Flying High : Black Aviators’ Global Ambitions before the Tuskegee Airmen

Authors

BENEŠ Jan

Year of publication 2018
Type Appeared in Conference without Proceedings
MU Faculty or unit

Faculty of Arts

Citation
Description During the 1920s and 1930s, aviation became a popular source of fascination and ambitions. White American, French, and Italian flyers rewrote records for long-distance, non-stop, and solo flights; performances of groundbreaking plane tricks, too, became a popular form of entertainment. Charles Lindbergh, in particular, came to embody the new horizons opened up by aviation.

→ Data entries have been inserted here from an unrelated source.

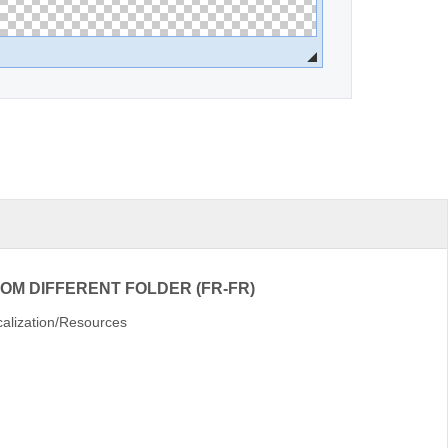
ROM DIFFERENT FOLDER (FR-FR)
alization/Resources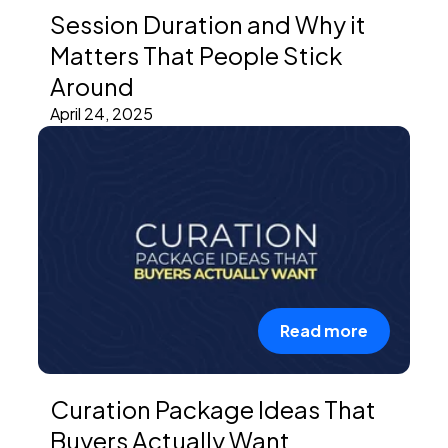
Session Duration and Why it
Matters That People Stick
Around
April 24, 2025
Read more
Curation Package Ideas That
Buyers Actually Want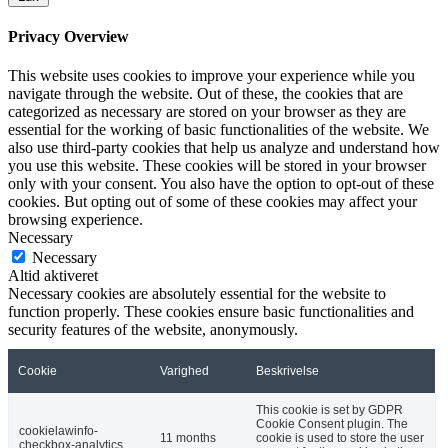
Privacy Overview
This website uses cookies to improve your experience while you
navigate through the website. Out of these, the cookies that are
categorized as necessary are stored on your browser as they are
essential for the working of basic functionalities of the website. We
also use third-party cookies that help us analyze and understand how
you use this website. These cookies will be stored in your browser
only with your consent. You also have the option to opt-out of these
cookies. But opting out of some of these cookies may affect your
browsing experience.
Necessary
Necessary
Altid aktiveret
Necessary cookies are absolutely essential for the website to
function properly. These cookies ensure basic functionalities and
security features of the website, anonymously.
Cookie
Varighed
Beskrivelse
This cookie is set by GDPR
Cookie Consent plugin. The
cookielawinfo-
11 months
cookie is used to store the user
checkbox-analytics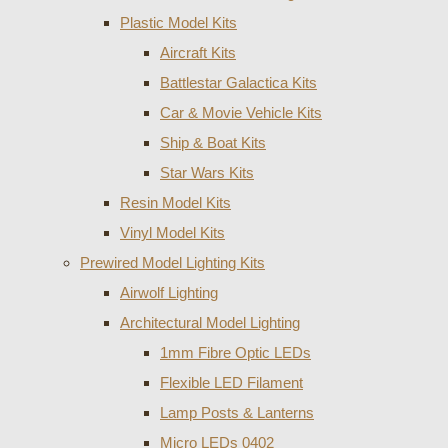
Plastic Model Kits
Aircraft Kits
Battlestar Galactica Kits
Car & Movie Vehicle Kits
Ship & Boat Kits
Star Wars Kits
Resin Model Kits
Vinyl Model Kits
Prewired Model Lighting Kits
Airwolf Lighting
Architectural Model Lighting
1mm Fibre Optic LEDs
Flexible LED Filament
Lamp Posts & Lanterns
Micro LEDs 0402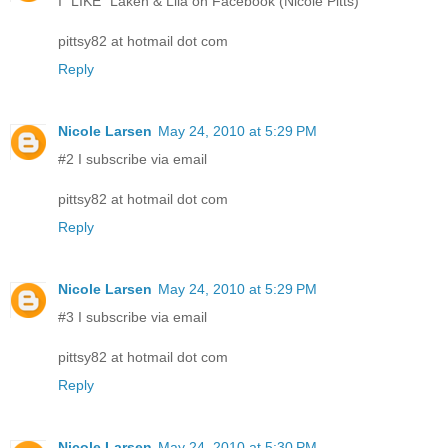
I "LIKE" Laken & Lila on Facebook (Nicole Pitts)
pittsy82 at hotmail dot com
Reply
Nicole Larsen
May 24, 2010 at 5:29 PM
#2 I subscribe via email
pittsy82 at hotmail dot com
Reply
Nicole Larsen
May 24, 2010 at 5:29 PM
#3 I subscribe via email
pittsy82 at hotmail dot com
Reply
Nicole Larsen
May 24, 2010 at 5:30 PM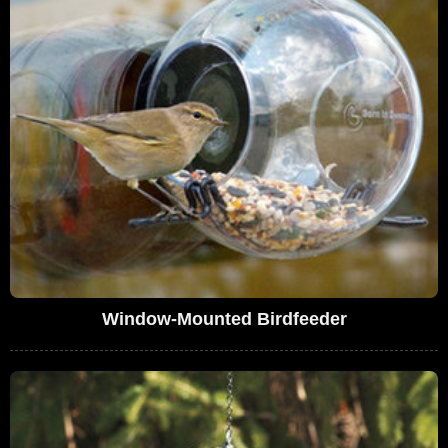
Window-Mounted Birdfeeder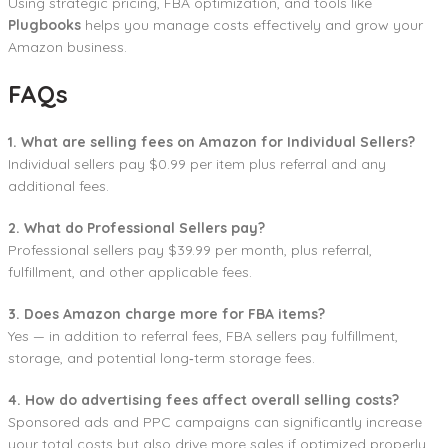
Using strategic pricing, FBA optimization, and tools like
Plugbooks
helps you manage costs effectively and grow your
Amazon business.
FAQs
1. What are selling fees on Amazon for Individual Sellers?
Individual sellers pay $0.99 per item plus referral and any
additional fees.
2. What do Professional Sellers pay?
Professional sellers pay $39.99 per month, plus referral,
fulfillment, and other applicable fees.
3. Does Amazon charge more for FBA items?
Yes — in addition to referral fees, FBA sellers pay fulfillment,
storage, and potential long‑term storage fees.
4. How do advertising fees affect overall selling costs?
Sponsored ads and PPC campaigns can significantly increase
your total costs but also drive more sales if optimized properly.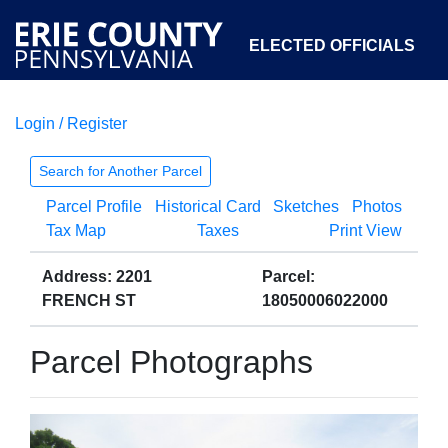
ELECTED OFFICIALS
Login / Register
COURTS
DEPARTMENTS
INITIATIVES
Search for Another Parcel
Parcel Profile
Historical Card
Sketches
Photos
OPEN GOVERNMENT
ABOUT
Tax Map
Taxes
Print View
Address: 2201
Parcel:
FRENCH ST
18050006022000
Parcel Photographs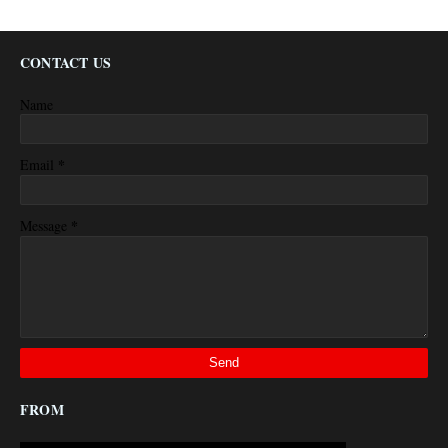
CONTACT US
Name
*
Email
*
Message
FROM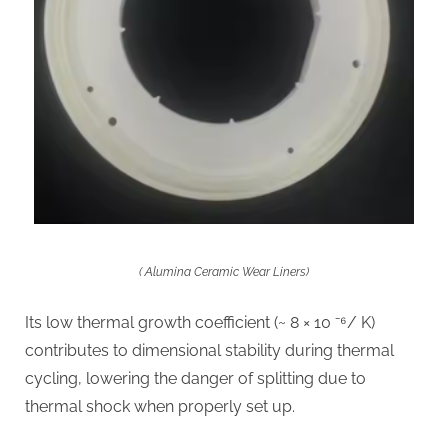
( Alumina Ceramic Wear Liners)
Its low thermal growth coefficient (~ 8 × 10 ⁻⁶/ K)
contributes to dimensional stability during thermal
cycling, lowering the danger of splitting due to
thermal shock when properly set up.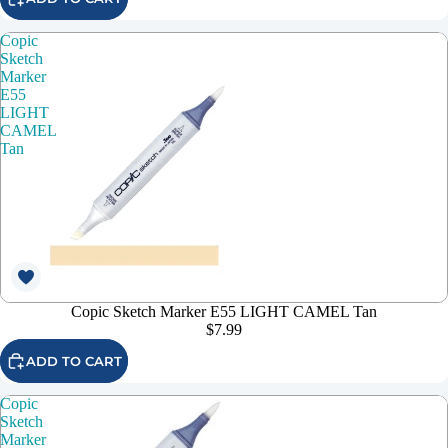
Copic
Sketch
Marker
E55
LIGHT
CAMEL
Tan
Copic Sketch Marker E55 LIGHT CAMEL Tan
$7.99
ADD TO CART
Copic
Sketch
Marker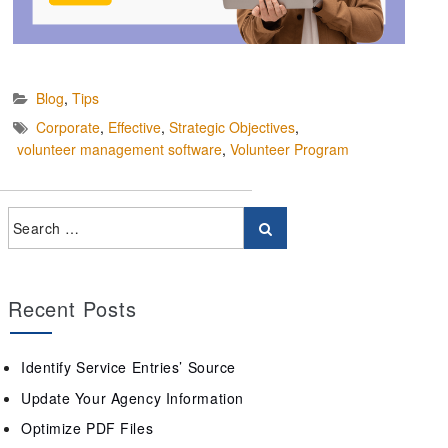
Blog
,
Tips
Corporate
,
Effective
,
Strategic Objectives
,
volunteer management software
,
Volunteer Program
Recent Posts
Identify Service Entries’ Source
Update Your Agency Information
Optimize PDF Files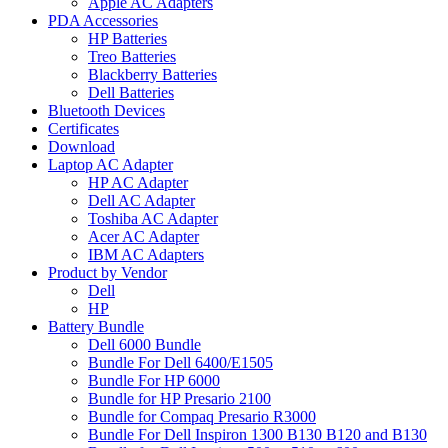
Apple AC Adapters
PDA Accessories
HP Batteries
Treo Batteries
Blackberry Batteries
Dell Batteries
Bluetooth Devices
Certificates
Download
Laptop AC Adapter
HP AC Adapter
Dell AC Adapter
Toshiba AC Adapter
Acer AC Adapter
IBM AC Adapters
Product by Vendor
Dell
HP
Battery Bundle
Dell 6000 Bundle
Bundle For Dell 6400/E1505
Bundle For HP 6000
Bundle for HP Presario 2100
Bundle for Compaq Presario R3000
Bundle For Dell Inspiron 1300 B130 B120 and B130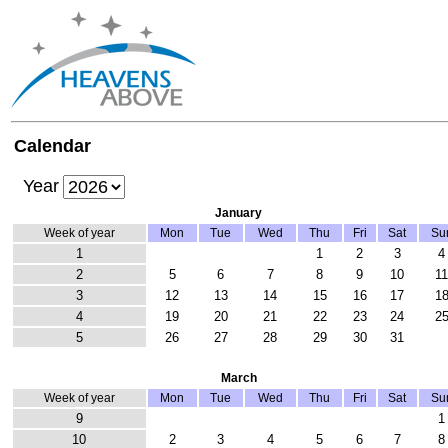
Calendar
Year
January
Week of year
Mon
Tue
Wed
Thu
Fri
Sat
Su
1
1
2
3
4
2
5
6
7
8
9
10
1
3
12
13
14
15
16
17
1
4
19
20
21
22
23
24
2
5
26
27
28
29
30
31
March
Week of year
Mon
Tue
Wed
Thu
Fri
Sat
Su
9
1
10
2
3
4
5
6
7
8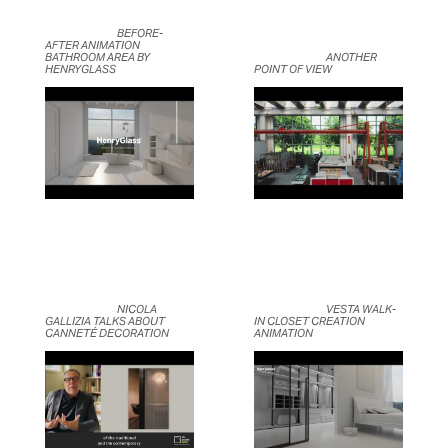
	                            BEFORE-
AFTER ANIMATION 
BATHROOM AREA BY 
	                            ANOTHER 
HENRYGLASS	                    
POINT OF VIEW	                    
	                            NICOLA 
	                            VESTA WALK-
GALLIZIA TALKS ABOUT 
IN CLOSET CREATION 
CANNETÉ DECORATION	                    
ANIMATION	                    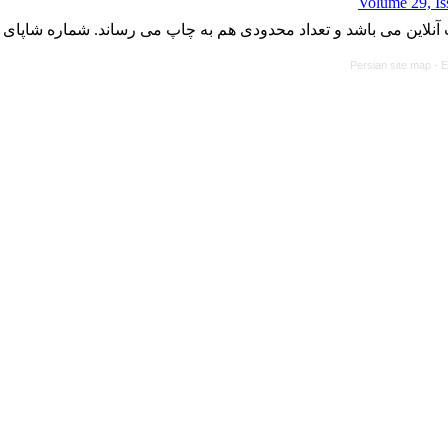
Volume 29, Is
با کسب مجوز از دفتر کمیسیون بررسی نشریات علمی وزارت علوم، ت
Persian site map -
E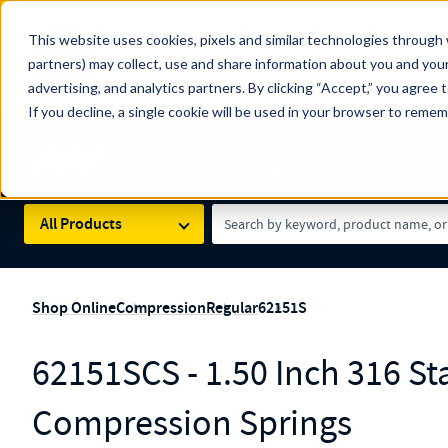
The Countdown to 100 Years of Century Spring!
This website uses cookies, pixels and similar technologies through 
100
Since 1927, Century Spring Corp has been the origin
partners) may collect, use and share information about you and your
YRS
Spring here
.
advertising, and analytics partners. By clicking “Accept,” you agree 
If you decline, a single cookie will be used in your browser to reme
Skip to main content
Century Spring (Navigate Menu)
Search Term
All Products
Shop Online
Compression
Regular
62151S
62151SCS - 1.50 Inch 316 Sta
Compression Springs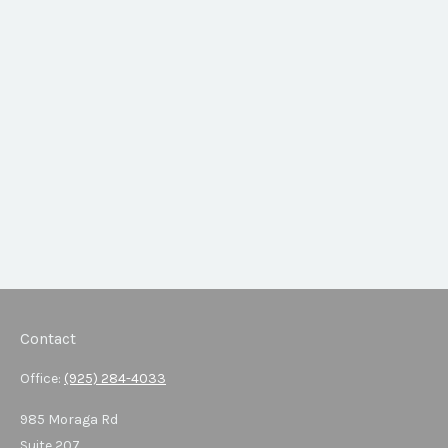
Contact
Office:
(925) 284-4033
985 Moraga Rd
Suite 207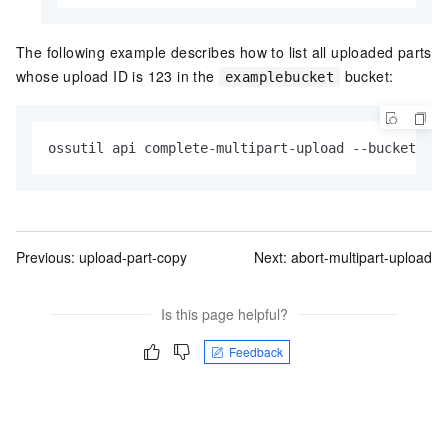
The following example describes how to list all uploaded parts
whose upload ID is 123 in the
bucket:
examplebucket
ossutil api complete-multipart-upload --bucket exa
Previous:
upload-part-copy
Next:
abort-multipart-upload
Is this page helpful?
Feedback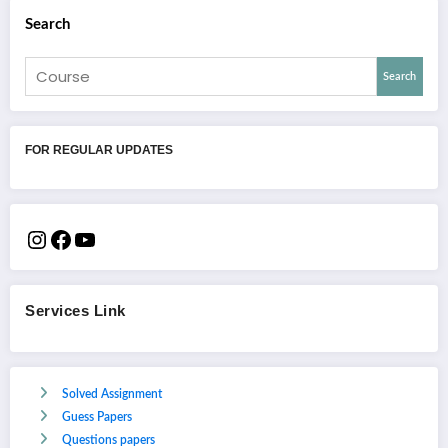
Search
Search
FOR REGULAR UPDATES
Services Link
Solved Assignment
Guess Papers
Questions papers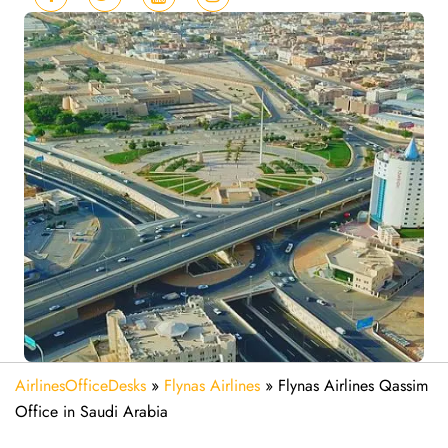
AirlinesOfficeDesks
»
Flynas Airlines
»
Flynas Airlines Qassim
Office in Saudi Arabia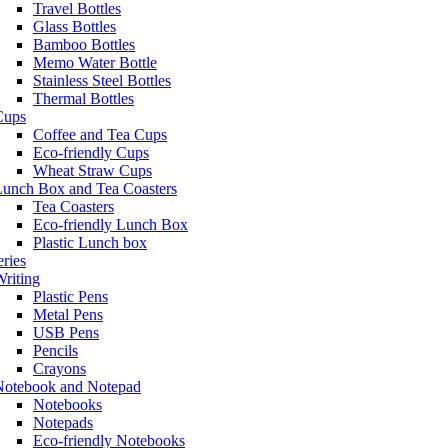
Travel Bottles
Glass Bottles
Bamboo Bottles
Memo Water Bottle
Stainless Steel Bottles
Thermal Bottles
Cups
Coffee and Tea Cups
Eco-friendly Cups
Wheat Straw Cups
Lunch Box and Tea Coasters
Tea Coasters
Eco-friendly Lunch Box
Plastic Lunch box
eries
riting
Plastic Pens
Metal Pens
USB Pens
Pencils
Crayons
Notebook and Notepad
Notebooks
Notepads
Eco-friendly Notebooks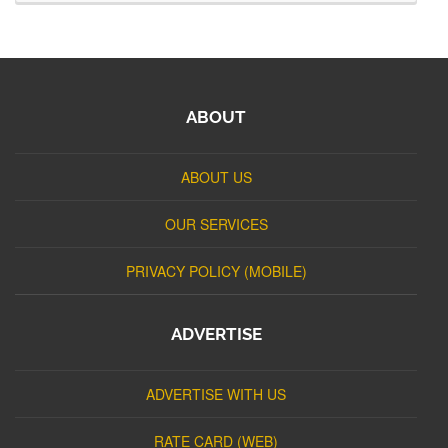
ABOUT
ABOUT US
OUR SERVICES
PRIVACY POLICY (MOBILE)
ADVERTISE
ADVERTISE WITH US
RATE CARD (WEB)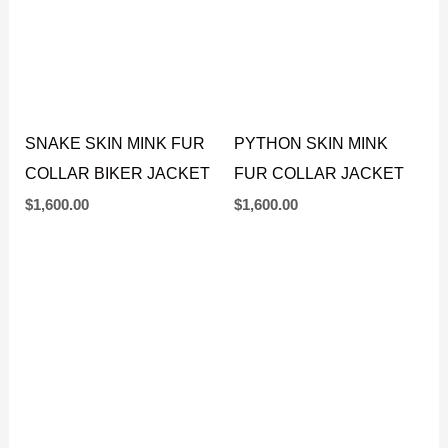
SNAKE SKIN MINK FUR
PYTHON SKIN MINK
COLLAR BIKER JACKET
FUR COLLAR JACKET
$
1,600.00
$
1,600.00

His feats highlighted America’s progress in aviation as well as its political and technological domination over Pan-America. While white flyers dominated newspaper headlines and radio broadcasts, black aviators were flying under the radar. In my presentation, I will explore the geographical ambitions of little-known black aviators such as Bessie Coleman, William J. Powell, John C. Robinson, Charles A. Anderson, Albert E. Forsythe, and Leon Desire Paris to demonstrate how aspirations translated from modest goals within Black aviation communities to national and global accomplishments. Black aviation communities were established in Chicago, Los Angeles, New York, Atlanta, and Kansas City during the 1920s and flourished throughout the 1930s, culminating in a push to institute a civilian pilot training program in 1939, which later evolved into the Tuskegee Airmen. Black aviators were to become a source of pride and resistance. National aviation achievements by African Americans, such as cross-country flights and plans to establish segregated flying networks, would serve as precursors and inspiration for global outreach and cooperation in aviation between communities of African descent worldwide in the 1930s. Joint projects of African Americans and pioneer aviators in Haiti, as well as the participation of a Chicago-based African American pilot in the Italo-Ethiopian war against Italy’s formidable air force indicate that black pilots started local, but aimed global long before the Tuskegee Airmen.